We toil and rush through all our days and rarely take time to dwell in some beautiful moments. When life moves so fast, the weeks fly by, and the time is easily spent. But not always enjoyed. Part of what I love at Thanksgiving is the requirement of me to slow down a bit. Don't get me wrong, Thanksgiving is exhausting. It is several days of family/friends, hours of games, late nights, and full social times that take all my energy. But I would not wish to transfer that out. These are the few days that I dwell in the social aspect of seeing those people I but rarely get to see. Sometimes just once a year. A group of people I have known most of my life. It is an interesting thing to come back each year to see what has changed, and what is just the same.

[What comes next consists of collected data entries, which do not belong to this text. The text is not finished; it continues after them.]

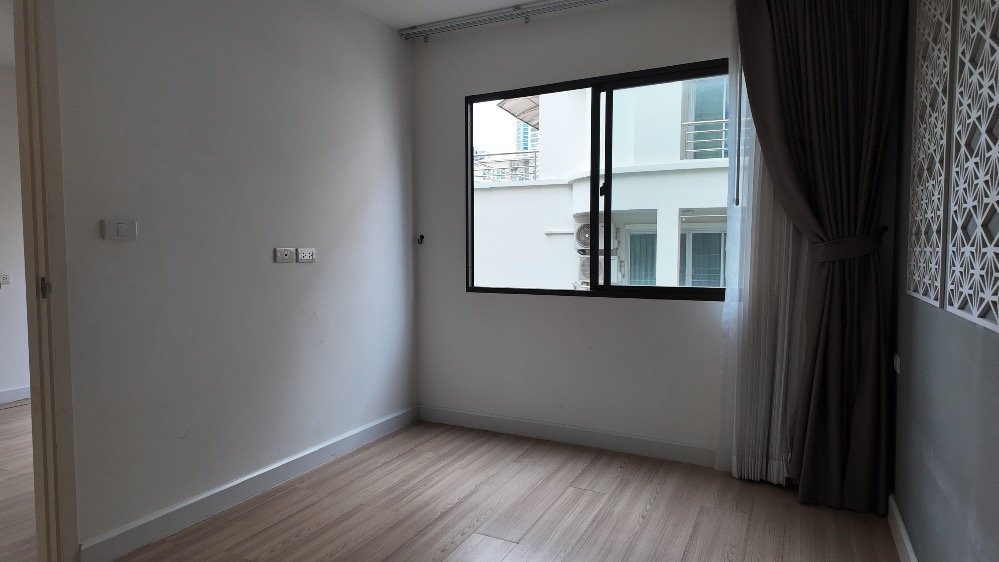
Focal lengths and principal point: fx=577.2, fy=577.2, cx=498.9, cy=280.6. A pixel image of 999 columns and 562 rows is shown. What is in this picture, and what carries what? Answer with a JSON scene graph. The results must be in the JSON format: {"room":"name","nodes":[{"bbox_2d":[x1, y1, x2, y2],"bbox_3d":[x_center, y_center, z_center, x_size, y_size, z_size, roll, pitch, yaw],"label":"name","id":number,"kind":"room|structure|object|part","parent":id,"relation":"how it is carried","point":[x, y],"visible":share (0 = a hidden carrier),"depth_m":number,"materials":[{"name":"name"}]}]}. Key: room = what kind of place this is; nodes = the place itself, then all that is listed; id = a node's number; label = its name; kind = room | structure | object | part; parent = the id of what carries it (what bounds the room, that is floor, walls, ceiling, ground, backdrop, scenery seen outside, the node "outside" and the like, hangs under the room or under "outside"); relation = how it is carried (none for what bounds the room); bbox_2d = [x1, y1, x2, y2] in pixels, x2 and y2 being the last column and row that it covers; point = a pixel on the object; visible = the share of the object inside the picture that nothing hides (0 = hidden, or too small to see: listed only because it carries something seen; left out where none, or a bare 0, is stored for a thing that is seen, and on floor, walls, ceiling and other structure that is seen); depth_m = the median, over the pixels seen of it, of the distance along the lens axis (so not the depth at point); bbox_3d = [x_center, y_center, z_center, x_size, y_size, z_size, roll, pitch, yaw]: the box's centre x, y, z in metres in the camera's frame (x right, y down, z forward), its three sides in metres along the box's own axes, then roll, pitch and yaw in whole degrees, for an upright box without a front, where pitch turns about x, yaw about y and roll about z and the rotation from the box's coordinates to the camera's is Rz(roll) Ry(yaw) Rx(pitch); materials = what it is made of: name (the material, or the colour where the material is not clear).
{"room":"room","nodes":[
{"label":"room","id":0,"kind":"room"},
{"bbox_2d":[0,57,29,408],"bbox_3d":[-3.959,-0.304,3.668,0.149,2.493,5.912,2,4,27],"label":"hallway wall","id":1,"kind":"structure","parent":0,"point":[2,384],"depth_m":4.25,"materials":[{"name":"white paint"}]},
{"bbox_2d":[0,385,29,405],"bbox_3d":[-3.825,0.870,3.855,0.016,0.098,5.284,2,4,27],"label":"baseboard","id":2,"kind":"structure","parent":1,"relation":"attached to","point":[9,396],"depth_m":4.29,"materials":[{"name":"white paint"}]},
{"bbox_2d":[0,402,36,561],"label":"adjoining room floor","id":3,"kind":"structure","parent":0,"point":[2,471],"depth_m":2.77,"materials":[{"name":"brown wood"}]},
{"bbox_2d":[44,0,416,559],"bbox_3d":[-1.511,-0.214,2.003,0.121,2.498,4.230,2,4,27],"label":"left wall","id":4,"kind":"structure","parent":0,"point":[373,125],"depth_m":2.51,"materials":[{"name":"paint"}]},
{"bbox_2d":[10,1,77,561],"bbox_3d":[-1.758,-0.016,1.620,0.169,2.114,0.940,2,4,27],"label":"door frame","id":5,"kind":"structure","parent":4,"relation":"in","point":[35,377],"depth_m":1.95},
{"bbox_3d":[-1.530,0.025,1.947,0.026,0.069,0.022,2,4,27],"label":"hinge","id":6,"kind":"part","parent":5,"relation":"part of","materials":[{"name":"metal"}]},
{"bbox_2d":[101,219,136,240],"bbox_3d":[-1.384,-0.187,2.106,0.014,0.075,0.115,2,4,27],"label":"light switch","id":7,"kind":"object","parent":4,"relation":"attached to","point":[123,227],"visible":0.98,"depth_m":2.10,"materials":[{"name":"white plastic"}]},
{"bbox_2d":[79,404,418,561],"bbox_3d":[-0.983,0.916,2.927,0.016,0.099,2.017,2,4,27],"label":"baseboard","id":8,"kind":"structure","parent":4,"relation":"attached to","point":[194,502],"depth_m":2.52,"materials":[{"name":"white paint"}]},
{"bbox_2d":[275,247,295,262],"bbox_3d":[-1.042,-0.127,2.817,0.014,0.071,0.115,2,4,27],"label":"wall socket","id":9,"kind":"object","parent":4,"relation":"attached to","point":[288,252],"visible":0.98,"depth_m":2.81,"materials":[{"name":"white plastic"}]},
{"bbox_2d":[295,247,315,262],"bbox_3d":[-0.981,-0.132,2.933,0.013,0.074,0.116,2,4,27],"label":"wall socket","id":10,"kind":"object","parent":4,"relation":"attached to","point":[306,252],"visible":0.99,"depth_m":2.92,"materials":[{"name":"white plastic"}]},
{"bbox_2d":[0,416,905,561],"bbox_3d":[-1.819,1.064,2.205,6.241,0.102,5.593,2,4,27],"label":"floor","id":11,"kind":"structure","parent":0,"point":[654,509],"depth_m":2.47,"materials":[{"name":"brown laminate"}]},
{"bbox_2d":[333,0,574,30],"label":"ceiling","id":12,"kind":"structure","parent":0,"point":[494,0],"depth_m":3.26,"materials":[{"name":"white paint"}]},
{"bbox_2d":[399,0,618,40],"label":"curtain rail","id":13,"kind":"object","parent":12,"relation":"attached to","point":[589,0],"visible":0.98,"depth_m":3.29,"materials":[{"name":"metal"}]},
{"bbox_2d":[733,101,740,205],"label":"curtain wand","id":14,"kind":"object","parent":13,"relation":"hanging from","point":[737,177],"visible":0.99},
{"bbox_2d":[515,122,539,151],"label":"distant high-rise building","id":15,"kind":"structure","parent":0,"point":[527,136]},
{"bbox_2d":[409,0,902,478],"bbox_3d":[0.627,-0.300,3.253,2.791,2.499,0.173,2,4,27],"label":"back wall","id":16,"kind":"structure","parent":0,"point":[571,304],"depth_m":3.31,"materials":[{"name":"paint"}]},
{"bbox_2d":[416,234,424,244],"bbox_3d":[-0.504,-0.264,3.689,0.037,0.067,0.050,2,4,27],"label":"wall hook","id":17,"kind":"object","parent":16,"relation":"attached to","point":[421,238],"visible":0.99,"depth_m":3.69,"materials":[{"name":"black metal"}]},
{"bbox_2d":[417,404,719,466],"bbox_3d":[0.520,0.891,3.269,2.416,0.101,0.015,2,4,27],"label":"baseboard","id":18,"kind":"structure","parent":16,"relation":"attached to","point":[456,418],"depth_m":3.30,"materials":[{"name":"white paint"}]},
{"bbox_2d":[466,60,731,300],"bbox_3d":[0.575,-0.525,3.314,1.717,1.222,0.100,2,4,27],"label":"window","id":19,"kind":"structure","parent":16,"relation":"in","point":[470,184],"depth_m":3.29,"materials":[{"name":"glass"}]},
{"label":"mullion","id":20,"kind":"part","parent":19,"relation":"part of","materials":[{"name":"black metal"}]},
{"bbox_2d":[718,6,804,485],"bbox_3d":[1.318,-0.227,2.660,0.563,2.373,0.065,2,4,27],"label":"sheer curtain","id":21,"kind":"object","parent":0,"point":[732,232],"visible":0.41,"depth_m":2.74,"materials":[{"name":"white fabric"}]},
{"bbox_2d":[733,0,905,515],"bbox_3d":[1.374,-0.224,2.527,0.646,2.407,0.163,2,4,27],"label":"brown curtain","id":22,"kind":"object","parent":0,"point":[857,34],"visible":0.98,"depth_m":2.50,"materials":[{"name":"brown fabric"}]},
{"bbox_2d":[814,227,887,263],"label":"curtain tieback","id":23,"kind":"object","parent":22,"relation":"attached to","point":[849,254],"visible":0.67,"depth_m":2.42,"materials":[{"name":"fabric"}]},
{"bbox_2d":[892,0,998,561],"bbox_3d":[0.896,-0.147,0.744,0.156,2.480,4.328,2,4,27],"label":"right wall","id":24,"kind":"structure","parent":0,"point":[994,364],"depth_m":1.69,"materials":[{"name":"grey paint"}]},
{"bbox_2d":[893,352,901,373],"bbox_3d":[1.605,0.329,2.330,0.012,0.071,0.103,2,4,27],"label":"wall socket","id":25,"kind":"object","parent":24,"relation":"attached to","point":[896,361],"visible":0.91,"depth_m":2.30,"materials":[{"name":"white plastic"}]},
{"bbox_2d":[886,493,920,561],"bbox_3d":[0.818,1.033,0.839,0.016,0.105,3.899,2,4,27],"label":"baseboard","id":26,"kind":"structure","parent":24,"relation":"attached to","point":[904,537],"depth_m":2.15,"materials":[{"name":"white paint"}]},
{"bbox_2d":[907,0,953,310],"bbox_3d":[1.377,-0.591,1.840,0.021,1.336,0.544,2,4,27],"label":"lattice panel","id":27,"kind":"object","parent":24,"relation":"attached to","point":[920,289],"visible":0.94,"depth_m":1.81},
{"bbox_2d":[946,0,998,332],"bbox_3d":[1.045,-0.569,1.209,0.023,1.356,0.689,2,4,27],"label":"lattice panel","id":28,"kind":"object","parent":24,"relation":"attached to","point":[996,297],"visible":1,"depth_m":1.34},
{"label":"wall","id":29,"kind":"structure","parent":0},
{"bbox_2d":[0,273,9,285],"bbox_3d":[-3.609,-0.007,4.161,0.018,0.079,0.126,2,4,27],"label":"wall socket","id":30,"kind":"object","parent":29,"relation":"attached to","point":[4,277],"visible":1,"depth_m":4.19,"materials":[{"name":"white plastic"}]},
{"label":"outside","id":31,"kind":"structure","parent":0,"visible":0},
{"bbox_2d":[469,76,729,291],"label":"neighboring building","id":32,"kind":"structure","parent":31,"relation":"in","point":[653,207],"depth_m":9.92,"materials":[{"name":"white paint"}]},
{"bbox_2d":[472,149,538,183],"bbox_3d":[-0.192,-2.053,10.588,2.433,0.540,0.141,2,4,27],"label":"balcony railing","id":33,"kind":"object","parent":32,"relation":"attached to","point":[535,152],"visible":0.29,"depth_m":10.39,"materials":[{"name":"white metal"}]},
{"bbox_2d":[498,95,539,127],"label":"awning","id":34,"kind":"object","parent":32,"relation":"attached to","point":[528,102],"visible":0.22,"depth_m":10.67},
{"bbox_2d":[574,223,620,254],"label":"air conditioner","id":35,"kind":"object","parent":32,"relation":"attached to","point":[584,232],"visible":0.7,"depth_m":8.96,"materials":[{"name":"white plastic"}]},
{"bbox_2d":[577,252,620,285],"bbox_3d":[1.628,-0.203,9.407,0.646,0.546,0.611,2,4,27],"label":"air conditioner","id":36,"kind":"object","parent":32,"relation":"attached to","point":[588,268],"visible":0.45,"depth_m":9.26,"materials":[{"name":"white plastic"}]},
{"bbox_2d":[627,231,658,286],"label":"building window","id":37,"kind":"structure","parent":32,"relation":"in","point":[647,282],"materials":[{"name":"teal glass"}]},
{"bbox_2d":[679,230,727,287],"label":"building window","id":38,"kind":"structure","parent":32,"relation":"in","point":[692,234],"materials":[{"name":"teal glass"}]},
{"bbox_2d":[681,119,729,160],"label":"balcony railing","id":39,"kind":"object","parent":32,"relation":"attached to","point":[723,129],"visible":0.23,"depth_m":8.00,"materials":[{"name":"silver metal"}]},
{"bbox_2d":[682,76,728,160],"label":"building window","id":40,"kind":"structure","parent":32,"relation":"in","point":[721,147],"depth_m":8.78,"materials":[{"name":"teal glass"}]}
]}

These days of thankfulness sing in my mind as songs of praise to God in thanksgiving. For the days that force me to step away and enjoy the beauty of my hometown and the warmth of my family and friends. This is not a given assumption, but a gift from above. It is God's gift that we are able to look a little deeper into things and people. Filled with songs of thankfulness.

24 November 2015

Tiny Home











Our lives are full of good things. Blessings rain down upon us, not because we deserve them, but because our God is good, and all good things are from Him.

The fact that we have homes to live in, that I have a place to call my home is indeed a gift from the Father of Lights.

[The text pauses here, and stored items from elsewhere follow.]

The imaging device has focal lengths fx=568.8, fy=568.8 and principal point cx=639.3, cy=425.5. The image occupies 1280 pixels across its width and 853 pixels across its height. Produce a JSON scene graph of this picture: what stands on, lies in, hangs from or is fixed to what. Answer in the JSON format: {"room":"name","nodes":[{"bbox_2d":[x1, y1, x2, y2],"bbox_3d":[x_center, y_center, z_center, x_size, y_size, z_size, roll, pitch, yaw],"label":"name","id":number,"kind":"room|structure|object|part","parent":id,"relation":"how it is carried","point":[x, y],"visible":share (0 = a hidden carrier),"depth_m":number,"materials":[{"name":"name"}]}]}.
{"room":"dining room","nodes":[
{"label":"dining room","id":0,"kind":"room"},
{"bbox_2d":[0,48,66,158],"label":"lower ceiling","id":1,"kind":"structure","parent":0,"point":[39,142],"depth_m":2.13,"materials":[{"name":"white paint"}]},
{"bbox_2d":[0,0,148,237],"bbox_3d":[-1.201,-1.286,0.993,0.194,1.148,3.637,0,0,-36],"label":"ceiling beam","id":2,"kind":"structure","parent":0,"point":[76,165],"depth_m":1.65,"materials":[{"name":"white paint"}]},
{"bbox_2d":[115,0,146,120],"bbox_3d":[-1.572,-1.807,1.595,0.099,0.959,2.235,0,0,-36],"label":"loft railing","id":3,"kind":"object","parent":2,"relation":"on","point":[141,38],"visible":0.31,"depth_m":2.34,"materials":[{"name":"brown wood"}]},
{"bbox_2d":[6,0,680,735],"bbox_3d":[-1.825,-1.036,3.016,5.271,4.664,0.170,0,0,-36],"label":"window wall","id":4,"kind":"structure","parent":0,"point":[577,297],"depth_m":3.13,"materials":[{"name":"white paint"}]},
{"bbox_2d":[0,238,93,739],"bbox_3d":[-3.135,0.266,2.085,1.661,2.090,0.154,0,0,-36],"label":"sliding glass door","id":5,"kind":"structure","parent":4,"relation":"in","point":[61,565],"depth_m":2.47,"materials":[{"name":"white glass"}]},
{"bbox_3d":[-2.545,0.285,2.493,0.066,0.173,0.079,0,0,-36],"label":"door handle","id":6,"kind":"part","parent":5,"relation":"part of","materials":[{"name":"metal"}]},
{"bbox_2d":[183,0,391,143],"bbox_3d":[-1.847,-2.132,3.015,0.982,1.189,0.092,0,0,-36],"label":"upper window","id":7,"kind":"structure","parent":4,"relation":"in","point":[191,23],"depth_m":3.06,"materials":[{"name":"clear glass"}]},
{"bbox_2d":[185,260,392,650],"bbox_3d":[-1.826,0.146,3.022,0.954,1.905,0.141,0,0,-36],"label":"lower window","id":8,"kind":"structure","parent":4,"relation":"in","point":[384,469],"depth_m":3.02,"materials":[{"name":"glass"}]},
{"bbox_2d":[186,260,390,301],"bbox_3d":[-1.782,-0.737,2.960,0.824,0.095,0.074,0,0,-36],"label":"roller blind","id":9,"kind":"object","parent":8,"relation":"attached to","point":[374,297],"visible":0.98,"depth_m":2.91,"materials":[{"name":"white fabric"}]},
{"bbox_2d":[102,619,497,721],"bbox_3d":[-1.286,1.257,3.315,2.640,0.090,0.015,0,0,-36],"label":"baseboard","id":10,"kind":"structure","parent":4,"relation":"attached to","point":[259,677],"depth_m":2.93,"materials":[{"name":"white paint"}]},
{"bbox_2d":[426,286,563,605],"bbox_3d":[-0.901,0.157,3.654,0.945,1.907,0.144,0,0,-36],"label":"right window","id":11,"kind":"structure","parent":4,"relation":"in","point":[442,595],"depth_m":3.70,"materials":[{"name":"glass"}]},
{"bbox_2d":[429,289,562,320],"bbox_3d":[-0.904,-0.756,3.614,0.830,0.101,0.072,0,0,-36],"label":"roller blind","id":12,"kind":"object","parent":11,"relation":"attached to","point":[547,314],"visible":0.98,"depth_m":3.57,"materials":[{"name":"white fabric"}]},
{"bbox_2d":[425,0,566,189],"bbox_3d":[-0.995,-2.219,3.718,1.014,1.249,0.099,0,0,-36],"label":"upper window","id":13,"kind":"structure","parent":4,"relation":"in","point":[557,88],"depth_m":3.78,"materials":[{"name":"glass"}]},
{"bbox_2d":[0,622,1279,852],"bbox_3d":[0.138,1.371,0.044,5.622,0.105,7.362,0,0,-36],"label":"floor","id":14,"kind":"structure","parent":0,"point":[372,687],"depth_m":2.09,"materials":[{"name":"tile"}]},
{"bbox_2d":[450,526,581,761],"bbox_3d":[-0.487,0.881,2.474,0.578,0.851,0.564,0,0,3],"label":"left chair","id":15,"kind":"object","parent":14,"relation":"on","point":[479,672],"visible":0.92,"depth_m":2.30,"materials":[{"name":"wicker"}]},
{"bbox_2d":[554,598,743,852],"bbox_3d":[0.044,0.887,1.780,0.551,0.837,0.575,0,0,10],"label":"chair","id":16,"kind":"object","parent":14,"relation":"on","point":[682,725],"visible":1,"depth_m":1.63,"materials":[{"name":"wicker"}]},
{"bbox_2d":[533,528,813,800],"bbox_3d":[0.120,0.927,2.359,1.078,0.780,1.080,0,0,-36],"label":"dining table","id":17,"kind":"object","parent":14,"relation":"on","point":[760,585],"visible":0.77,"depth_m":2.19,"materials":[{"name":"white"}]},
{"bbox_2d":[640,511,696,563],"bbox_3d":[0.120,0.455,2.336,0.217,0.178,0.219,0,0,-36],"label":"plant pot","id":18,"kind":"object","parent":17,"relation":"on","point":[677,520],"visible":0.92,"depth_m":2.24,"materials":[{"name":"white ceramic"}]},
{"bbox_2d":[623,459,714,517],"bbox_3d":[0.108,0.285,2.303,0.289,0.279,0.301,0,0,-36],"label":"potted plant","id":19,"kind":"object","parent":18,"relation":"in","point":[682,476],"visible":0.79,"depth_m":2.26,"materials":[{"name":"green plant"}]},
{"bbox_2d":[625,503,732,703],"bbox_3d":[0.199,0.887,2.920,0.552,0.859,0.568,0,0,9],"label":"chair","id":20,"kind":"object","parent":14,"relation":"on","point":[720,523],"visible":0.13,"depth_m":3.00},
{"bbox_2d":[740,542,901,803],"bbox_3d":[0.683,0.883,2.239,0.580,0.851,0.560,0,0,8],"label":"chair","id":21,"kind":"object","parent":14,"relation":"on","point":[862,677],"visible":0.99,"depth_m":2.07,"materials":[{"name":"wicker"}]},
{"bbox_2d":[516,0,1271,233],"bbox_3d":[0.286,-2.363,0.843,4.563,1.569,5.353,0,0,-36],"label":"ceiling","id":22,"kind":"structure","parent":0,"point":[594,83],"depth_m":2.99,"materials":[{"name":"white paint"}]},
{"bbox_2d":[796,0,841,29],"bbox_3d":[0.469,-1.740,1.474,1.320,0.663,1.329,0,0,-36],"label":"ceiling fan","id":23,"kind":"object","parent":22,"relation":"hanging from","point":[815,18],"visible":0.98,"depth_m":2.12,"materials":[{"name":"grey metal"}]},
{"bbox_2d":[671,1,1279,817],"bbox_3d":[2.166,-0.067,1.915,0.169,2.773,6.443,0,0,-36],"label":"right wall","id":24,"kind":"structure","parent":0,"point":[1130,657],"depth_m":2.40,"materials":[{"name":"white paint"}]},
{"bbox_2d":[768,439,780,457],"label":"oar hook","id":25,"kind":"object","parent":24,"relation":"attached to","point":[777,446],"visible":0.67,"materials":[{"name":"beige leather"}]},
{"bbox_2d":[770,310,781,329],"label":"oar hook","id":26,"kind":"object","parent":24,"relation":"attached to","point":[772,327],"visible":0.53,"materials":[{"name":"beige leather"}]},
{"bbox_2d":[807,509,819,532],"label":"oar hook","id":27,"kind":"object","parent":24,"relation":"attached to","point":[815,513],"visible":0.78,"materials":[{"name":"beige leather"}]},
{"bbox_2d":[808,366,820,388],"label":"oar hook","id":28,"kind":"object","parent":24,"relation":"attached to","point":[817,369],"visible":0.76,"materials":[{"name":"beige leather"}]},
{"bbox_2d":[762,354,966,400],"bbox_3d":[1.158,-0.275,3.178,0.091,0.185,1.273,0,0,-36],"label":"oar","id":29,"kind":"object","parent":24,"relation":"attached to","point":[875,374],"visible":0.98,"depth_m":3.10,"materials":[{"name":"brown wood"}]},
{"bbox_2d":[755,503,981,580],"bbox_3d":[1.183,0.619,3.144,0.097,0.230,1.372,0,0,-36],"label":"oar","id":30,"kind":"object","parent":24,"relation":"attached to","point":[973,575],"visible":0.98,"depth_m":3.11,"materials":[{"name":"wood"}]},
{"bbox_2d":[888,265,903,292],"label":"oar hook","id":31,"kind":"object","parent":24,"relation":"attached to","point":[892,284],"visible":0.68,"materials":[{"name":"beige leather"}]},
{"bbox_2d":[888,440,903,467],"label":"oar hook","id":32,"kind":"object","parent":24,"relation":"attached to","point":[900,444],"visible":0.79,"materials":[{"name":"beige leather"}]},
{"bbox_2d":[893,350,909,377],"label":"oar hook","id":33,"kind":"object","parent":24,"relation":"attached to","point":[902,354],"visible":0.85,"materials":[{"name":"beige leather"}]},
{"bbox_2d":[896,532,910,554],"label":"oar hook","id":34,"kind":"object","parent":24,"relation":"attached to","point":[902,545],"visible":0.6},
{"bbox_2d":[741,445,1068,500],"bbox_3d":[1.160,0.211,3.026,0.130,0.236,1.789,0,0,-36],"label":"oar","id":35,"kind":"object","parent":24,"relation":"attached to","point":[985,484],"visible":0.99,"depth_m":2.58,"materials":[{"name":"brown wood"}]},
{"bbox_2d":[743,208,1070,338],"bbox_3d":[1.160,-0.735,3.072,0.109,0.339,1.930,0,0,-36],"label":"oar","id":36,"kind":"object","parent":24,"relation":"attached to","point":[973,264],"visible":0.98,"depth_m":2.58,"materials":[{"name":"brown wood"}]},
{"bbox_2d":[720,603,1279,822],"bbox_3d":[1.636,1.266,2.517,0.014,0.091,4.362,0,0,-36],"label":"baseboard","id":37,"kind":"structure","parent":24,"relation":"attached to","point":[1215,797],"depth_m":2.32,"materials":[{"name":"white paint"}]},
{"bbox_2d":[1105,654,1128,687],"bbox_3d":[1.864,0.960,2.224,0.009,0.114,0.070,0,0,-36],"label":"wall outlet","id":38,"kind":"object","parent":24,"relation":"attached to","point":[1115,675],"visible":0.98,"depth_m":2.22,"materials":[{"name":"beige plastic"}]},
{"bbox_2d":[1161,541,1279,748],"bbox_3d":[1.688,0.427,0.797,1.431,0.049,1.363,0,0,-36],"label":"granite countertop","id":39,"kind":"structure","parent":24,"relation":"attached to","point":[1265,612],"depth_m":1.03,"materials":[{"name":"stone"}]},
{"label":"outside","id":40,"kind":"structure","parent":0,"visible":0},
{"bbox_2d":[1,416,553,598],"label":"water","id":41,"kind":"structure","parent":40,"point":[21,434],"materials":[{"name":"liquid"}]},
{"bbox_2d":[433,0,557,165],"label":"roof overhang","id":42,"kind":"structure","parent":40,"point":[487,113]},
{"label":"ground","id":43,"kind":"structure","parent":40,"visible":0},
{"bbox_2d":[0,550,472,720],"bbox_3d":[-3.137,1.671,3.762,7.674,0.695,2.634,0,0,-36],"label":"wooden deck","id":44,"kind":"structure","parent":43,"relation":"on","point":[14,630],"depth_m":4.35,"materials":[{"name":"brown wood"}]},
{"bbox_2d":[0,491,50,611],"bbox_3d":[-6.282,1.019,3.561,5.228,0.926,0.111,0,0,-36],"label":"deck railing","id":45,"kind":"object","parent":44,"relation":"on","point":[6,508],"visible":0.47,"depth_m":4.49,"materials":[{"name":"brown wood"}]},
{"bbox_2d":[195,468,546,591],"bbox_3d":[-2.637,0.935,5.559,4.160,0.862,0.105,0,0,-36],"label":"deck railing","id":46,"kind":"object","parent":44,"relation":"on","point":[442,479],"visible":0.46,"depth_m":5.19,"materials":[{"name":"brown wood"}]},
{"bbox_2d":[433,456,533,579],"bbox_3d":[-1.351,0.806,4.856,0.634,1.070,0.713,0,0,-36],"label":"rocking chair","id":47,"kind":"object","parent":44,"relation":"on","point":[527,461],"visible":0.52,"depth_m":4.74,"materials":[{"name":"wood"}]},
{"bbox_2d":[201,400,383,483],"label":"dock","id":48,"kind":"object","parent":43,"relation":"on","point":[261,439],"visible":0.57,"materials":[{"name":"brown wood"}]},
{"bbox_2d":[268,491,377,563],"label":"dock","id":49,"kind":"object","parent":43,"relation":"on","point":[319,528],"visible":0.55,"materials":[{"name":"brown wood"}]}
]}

Sometimes we don't think of a circumstance that offers challenges as a good thing, but I do. I have the tiniest home, with the hindrance of barely any storage space. My kitchen table isn't just where I eat, but also a desk for working on my laptop. I have to be creative when it comes to decorations and placement of items. Yet despite the challenges and the restrictions I have in this tiny home, I aim at cosiness, and I feel cosy here. Living here, in this miniature home, I have come to appreciate the most simple of things and using those as the accompaniments to a cosy environment. Fresh cut flowers, mismatched china and mugs stacked up, a bright kitchen, simple meals on a gas stove.

Living here, I don't have room to keep excess. So, I don't buy excess food or items to tuck away. There is no place to tuck them away into. This has caused me to be more thoughtful in my purchases, which is a good thing. However, for the things I love to collect (books, mugs, dishes) it is a challenge. When you only have one shelf for mugs, they get to be quite cosy with one another. Same with books. Even with multiple shelves, they spill over to stacks on my piano or under my coffee table. And every once in a while, I go through some sorting and actually donate some of the excess I realize I can part with. 


But more important than the space for items, this tiny home has plenty of room for many good sorts of experiences. Especially good conversations. I can have family and friends over and I can always serve tea or coffee. I don't have to have a big place to welcome people. As Thanksgiving is just a day away, I think about spending time with those I love to spend time with, and I am always happy to invite others over. If you come over, just be prepared for a cup of steaming tea in a light-soaked cosy little spot. And don't be surprised if I need to move a few books out of the way.